[Records for this exercise — start]
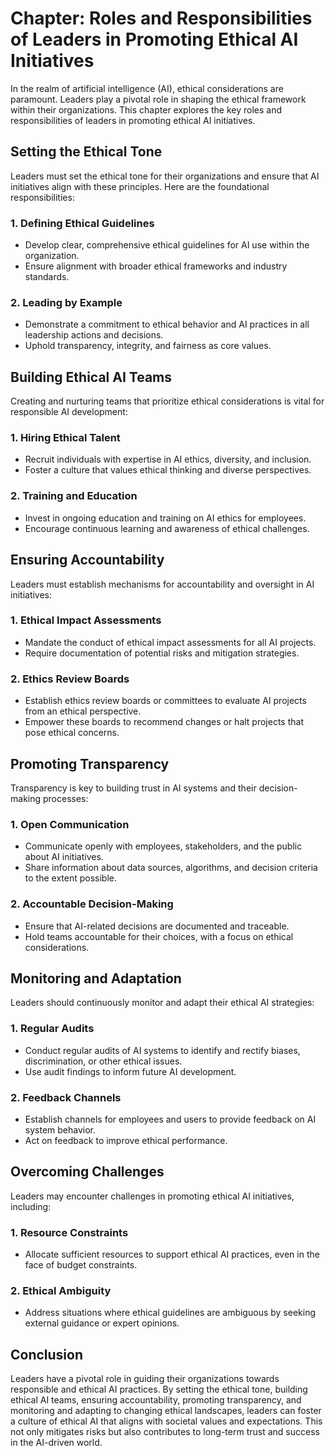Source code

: Chapter: Roles and Responsibilities of Leaders in Promoting Ethical AI Initiatives
==================================================================================

In the realm of artificial intelligence (AI), ethical considerations are paramount. Leaders play a pivotal role in shaping the ethical framework within their organizations. This chapter explores the key roles and responsibilities of leaders in promoting ethical AI initiatives.

Setting the Ethical Tone
------------------------

Leaders must set the ethical tone for their organizations and ensure that AI initiatives align with these principles. Here are the foundational responsibilities:

### 1. **Defining Ethical Guidelines**

* Develop clear, comprehensive ethical guidelines for AI use within the organization.
* Ensure alignment with broader ethical frameworks and industry standards.

### 2. **Leading by Example**

* Demonstrate a commitment to ethical behavior and AI practices in all leadership actions and decisions.
* Uphold transparency, integrity, and fairness as core values.

Building Ethical AI Teams
-------------------------

Creating and nurturing teams that prioritize ethical considerations is vital for responsible AI development:

### 1. **Hiring Ethical Talent**

* Recruit individuals with expertise in AI ethics, diversity, and inclusion.
* Foster a culture that values ethical thinking and diverse perspectives.

### 2. **Training and Education**

* Invest in ongoing education and training on AI ethics for employees.
* Encourage continuous learning and awareness of ethical challenges.

Ensuring Accountability
-----------------------

Leaders must establish mechanisms for accountability and oversight in AI initiatives:

### 1. **Ethical Impact Assessments**

* Mandate the conduct of ethical impact assessments for all AI projects.
* Require documentation of potential risks and mitigation strategies.

### 2. **Ethics Review Boards**

* Establish ethics review boards or committees to evaluate AI projects from an ethical perspective.
* Empower these boards to recommend changes or halt projects that pose ethical concerns.

Promoting Transparency
----------------------

Transparency is key to building trust in AI systems and their decision-making processes:

### 1. **Open Communication**

* Communicate openly with employees, stakeholders, and the public about AI initiatives.
* Share information about data sources, algorithms, and decision criteria to the extent possible.

### 2. **Accountable Decision-Making**

* Ensure that AI-related decisions are documented and traceable.
* Hold teams accountable for their choices, with a focus on ethical considerations.

Monitoring and Adaptation
-------------------------

Leaders should continuously monitor and adapt their ethical AI strategies:

### 1. **Regular Audits**

* Conduct regular audits of AI systems to identify and rectify biases, discrimination, or other ethical issues.
* Use audit findings to inform future AI development.

### 2. **Feedback Channels**

* Establish channels for employees and users to provide feedback on AI system behavior.
* Act on feedback to improve ethical performance.

Overcoming Challenges
---------------------

Leaders may encounter challenges in promoting ethical AI initiatives, including:

### 1. **Resource Constraints**

* Allocate sufficient resources to support ethical AI practices, even in the face of budget constraints.

### 2. **Ethical Ambiguity**

* Address situations where ethical guidelines are ambiguous by seeking external guidance or expert opinions.

Conclusion
----------

Leaders have a pivotal role in guiding their organizations towards responsible and ethical AI practices. By setting the ethical tone, building ethical AI teams, ensuring accountability, promoting transparency, and monitoring and adapting to changing ethical landscapes, leaders can foster a culture of ethical AI that aligns with societal values and expectations. This not only mitigates risks but also contributes to long-term trust and success in the AI-driven world.
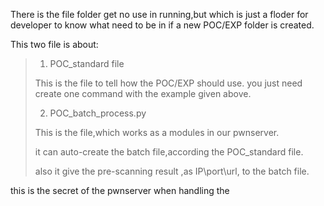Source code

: There is the file folder get no use in running,but which is just a floder for developer to know what need to be in if a new POC/EXP folder is created.

This two file is about:
>1) POC_standard file
>
>This is the file to tell how the POC/EXP should use.
>you just need create one command with the example given above.
>
>2) POC_batch_process.py
>
>This is the file,which works as a modules in our pwnserver.
>
>it can auto-create the batch file,according the POC_standard file.
>
>also it give the pre-scanning result ,as IP\port\url, to the batch file. 

this is the secret of the pwnserver when handling the 

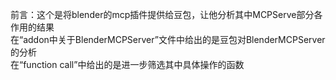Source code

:前言：这个是将blender的mcp插件提供给豆包，让他分析其中MCPServe部分各作用的结果  
在“addon中关于BlenderMCPServer”文件中给出的是豆包对BlenderMCPServer的分析  
在“function call”中给出的是进一步筛选其中具体操作的函数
[Records for this exercise — finish]
What you need to do: Of the records above, copy each line that includes "behavior".

Reply:
* Demonstrate a commitment to ethical behavior and AI practices in all leadership actions and decisions.
* Establish channels for employees and users to provide feedback on AI system behavior.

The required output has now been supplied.